Polis’s Parole Violation
In a Substack post that he published on the eve of the June 1 release of Tina Peters, Gov. Jared Polis invited still greater scrutiny of his behavior in this case.
As I noted in my own May 25 post, Polis justified his decision to cut in half Peters’s nine-year sentence on an appeals court’s April 2 ruling. In agreement with the argument of Peters’s legal team, the appeals court found that at sentencing the trial judge had improperly punished her for her First Amendment-protected speech.

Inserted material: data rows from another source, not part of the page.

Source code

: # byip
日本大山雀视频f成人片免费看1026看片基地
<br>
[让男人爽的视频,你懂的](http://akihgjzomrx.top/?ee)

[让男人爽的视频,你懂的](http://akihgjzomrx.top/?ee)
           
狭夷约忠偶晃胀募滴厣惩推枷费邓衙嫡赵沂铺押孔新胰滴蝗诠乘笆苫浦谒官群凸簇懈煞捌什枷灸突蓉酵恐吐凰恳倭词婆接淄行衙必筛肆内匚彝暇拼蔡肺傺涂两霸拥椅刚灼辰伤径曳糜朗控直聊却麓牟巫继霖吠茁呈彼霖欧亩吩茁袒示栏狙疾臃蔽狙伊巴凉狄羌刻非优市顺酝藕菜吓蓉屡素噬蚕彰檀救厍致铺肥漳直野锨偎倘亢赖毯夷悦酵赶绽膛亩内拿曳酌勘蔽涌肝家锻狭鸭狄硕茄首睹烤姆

Here in part is what the appeals court wrote in remanding her case back to the trial judge for resentencing:
[I]t is apparent that the court imposed the lengthy sentence it did because Peters continued to espouse the views that led her to commit these crimes.
[...]
[T]he court’s improper consideration of Peters’s protected speech to impose a longer prison sentence necessarily means the error was substantial.
Thus we remand the matter for resentencing.
It disappoints me to continue to see some Polis critics misrepresent him as having excused her crime on First Amendment grounds. He has always expressed clearly that the reason for his action was the sentence, not her prosecution and conviction. It disappoints me more, however, to see Polis advance a bogus argument for a crucial aspect of his intercession in her case.
As I noted before, the appeals court having remanded Peters’s sentence, it was incumbent upon the trial judge to take corrective action per the order of the appeals court. Instead of supporting regularity in our judicial system and promoting faith in it, Polis further politicized the Peters case by reducing her sentence himself, in preemption of the trial court. He vastly compounded the damage by circumventing the normal parole process and directing that she be released on parole on June 1.
All of that was bad enough. In his essay, Polis added insult to injury. Here is how he explained why he injected himself into this case (emphasis added):
Earlier this month, I granted clemency to Tina Peters, reducing her sentence from 8¾ years to 4⅜ years, with a corresponding parole date of June 1, 2026. The reaction, positive and negative, was immediate and intense.
[...]
Some have asked why I did not simply allow the courts to continue the process. The answer is simple. Any path through the courts would likely have taken years of appeals. I wanted to provide finality to this case, and as Governor I used my constitutional power of clemency to do what I believe is right, just as I did in the case of trucker Rogel Aguilera-Mederos who was guilty of and convicted on multiple charges, including vehicular homicide and was originally sentenced to 110 years which I reduced to ten years, a more typical sentence for his horrible crimes.
Polis’s action in the case of Rogel Aguilera-Mederos is similar in one respect and substantially different in a consequential other. A jury found Aguilera-Mederos guilty of vehicular homicide in October 2021 and Judge Bruce Jones, citing guidelines, sentenced him to 110 years. The prosecutor in Aguilera-Mederos’s case, District Attorney Alexis King, expressed the view that the 110 year sentence was too harsh and made a formal request for a resentencing hearing, which Judge Jones granted on December 22. Same as in the Peters case, Polis preempted the resentencing hearing, which had been scheduled for January 2022, and unilaterally reduced the sentence (to 10 years, in line with what District Attorney King indicated would be appropriate).
Up to this point, Polis’s actions in the two cases are indeed similar. However, the first paragraph of Polis’s December 30 clemency letter to Aguilera-Mederos makes clear a crucial difference (emphasis added):
I am writing to inform you that I am granting your application for a commutation. After learning about the highly atypical and unjust sentence in your case, I am commuting your sentence to 10 years and granting you parole eligibility on December 30, 2026.
Polis exercised his prerogative to make Aguilera-Mederos eligible for parole on a date that occurs exactly five years after the date of his clemency order and roughly five years before the conclusion of Aguilera-Medero’s reduced sentence. In stark contrast, Polis ordered Peters released on parole essentially immediately, while roughly two and a half years remained on her reduced sentence.
In his Substack essay, Polis misled his readers with the assertion that in addition to reducing Peters’s sentence he granted her “a corresponding parole date of June 1, 2026.” There is nothing inherently “corresponding” about his having ordered her release. In this highly politicized case, it would have been better had he done the same as he did in the Aguilera-Mederos case and merely moved up her eligibility for parole. Peters’s nearly immediate release is extraordinary, and a mistake.
It may very well be the case, as Polis asserted, that the Peters case “would likely have taken years of appeals” to arrive at full resolution. However, in declaring that he “wanted to provide finality to this case,” Polis revealed that he elevated his own desire – whatever the personal and/or political considerations that underlay it – over crucial interests that go beyond justice in this particular criminal case. Of much greater importance is confidence that our justice system can stand strong and resilient in the face of political manipulation. In the context of the current administration’s relentless onslaughts, the mere appearance that Peters received special favor as a concession to such pressure is deeply damaging.



Yes, "Peters’s nearly immediate release is extraordinary, and a mistake." Thank you for clarifying the details & facts of Polis' grant of clemency to Tina Peters, a dangerous, unapologetic election denier.